SOAPify.classify

Submodule to classify trajectories

Contains the definition of the container for the SOAPclassification and for the references container SOAPReferences. Along with the definition of function to apply a classification to a given dataset.

Functions

applyClassification(SOAPTrajData, ...[, ...])

Applies the references to a dataset.

createReferencesFromTrajectory(...[, ...])

Generate a SOAPReferences object.

getDistanceBetween(data, spectra, ...)

Generate an array with the distances between the the data and the given spectra

getDistancesFromRef(SOAPTrajData, ...[, ...])

generates the distances between a SOAP-hdf5 trajectory and the given references

getDistancesFromRefNormalized(SOAPTrajData, ...)

shortcut for SOAPify.classify.getDistancesFromRef() forcing normalization

getReferencesFromDataset(dataset)

Given a h5py.Dataset returns a SOAPReferences with the initializated data

mergeReferences(*x)

Merges a list of SOAPReferences into a single object

saveReferences(h5position, ...)

Export the given references in the indicated group/hdf5 file

Classes

SOAPReferences(names, spectra, lmax, nmax)

Stores the spectra selected for a environments dictionary.

SOAPclassification(distances, references, legend)

Stores the information about the SOAP classification of a trajectory.

class SOAPify.classify.SOAPReferences(names, spectra, lmax, nmax)[source]

Bases: object

Stores the spectra selected for a environments dictionary.

__init__(names, spectra, lmax, nmax)
lmax: int

the parameter lmax used in the calculation

names: list[str]

the names of the references

nmax: int

the parameter nmax used in the calculation

spectra: np.ndarray[np.float64]

the SOAP spectra of the references

class SOAPify.classify.SOAPclassification(distances, references, legend)[source]

Bases: object

Stores the information about the SOAP classification of a trajectory.

__init__(distances, references, legend)
distances: np.ndarray[float]

stores the (per frame) per atom information about the distance from the closest reference fingerprint

legend: list[str]

stores the references legend

references: np.ndarray[int]

stores the (per frame) per atom index of the closest reference

SOAPify.classify.applyClassification(SOAPTrajData, references, distanceCalculator, doNormalize=False)[source]

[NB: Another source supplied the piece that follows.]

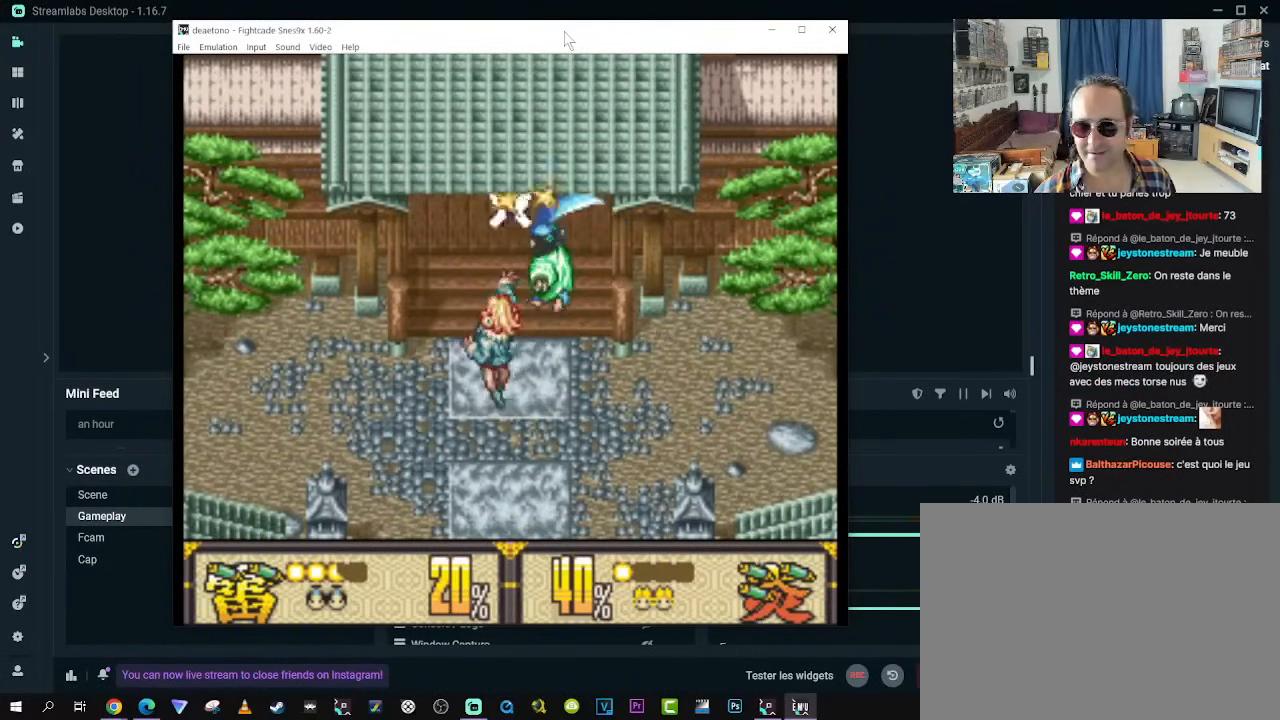
{"buttons": [], "left_stick": "center", "right_stick": "center", "events": [[117, "B", "up"], [283, "B", "down"], [283, "DPAD_UP", "up"], [450, "B", "up"]]}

Applies the references to a dataset.

generates the distances from the given references and then classify all of the atoms by the closest element in the dictionary

Parameters
  • SOAPTrajData (h5py.Dataset) – the dataset containing the SOAP trajectory

  • references (SOAPReferences) – the contatiner of the references

  • distanceCalculator (Callable) – the function to calculate the distances

  • doNormalize (bool, optional) – informs the function if the given data needs to be normalized before caclulating the distance. Defaults to False.

Returns

The result of the classification

Return type

SOAPclassification

SOAPify.classify.createReferencesFromTrajectory(h5SOAPDataSet, addresses, lmax, nmax, doNormalize=True)[source]

Generate a SOAPReferences object.

by storing the data found from h5SOAPDataSet. The atoms are selected trough the addresses dictionary.

Parameters
  • h5SOAPDataSet (h5py.Dataset) – the dataset with the SOAP fingerprints

  • addresses (dict) – the dictionary with the names and the addresses of the fingerprints. The keys will be used as the names of the references and the values assigned to the keys must be tuples or similar with the number of the chosen frame and the atom number (for example dict(exaple=(framenum, atomID)))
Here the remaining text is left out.